TASK STATEMENT:
Answer these questions from the iron condor passage below:
1. What return does it report for the Nasdaq 100 last year?
2. By how many points did the Dow drop in Friday's sell-off?
3. Which two spreads does an iron condor combine?

QUOTED PASSAGE:
Buy and hold did pretty well last year. Heck, the S&P 500 returned almost 30% and the Nasdaq 100 over 40%.
But what if I told you I could show you a strategy with a high win rate that is so easy to execute, you could put in your exit order alongside your entry?
Of course, I’m talking about the short Iron Condor!
And with volatility spiking after Friday’s market sell-off, which saw the Dow drop by 600 points, its worst single-day loss since August—you better believe this strategy is going to come in handy.
Today I’m going to walk you through the mechanics of the short iron condor strategy.
I’ll cover how it works, when it’s ideal to trade it, and how to manage it.
As a review, an iron condor combines a put credit spread and a call credit spread. This is what the payoff diagram for one looks like at expiration.

DATA BELOW:

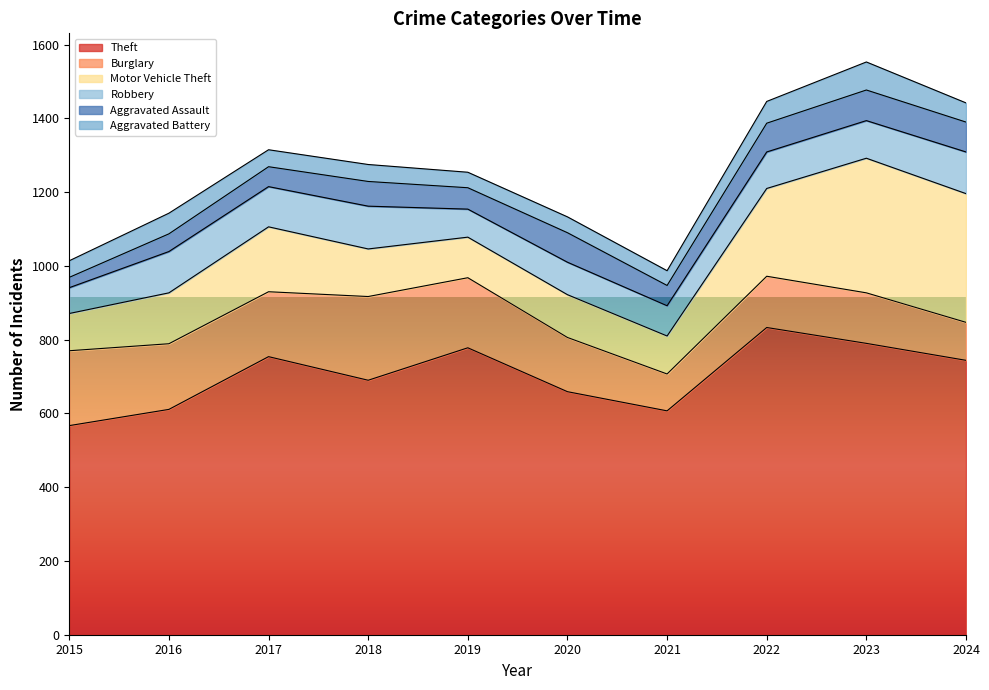

Does the chart have visible grid lines?

No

RESPONSE BOX:
1. Over 40%.
2. 600 points.
3. A put credit spread and a call credit spread.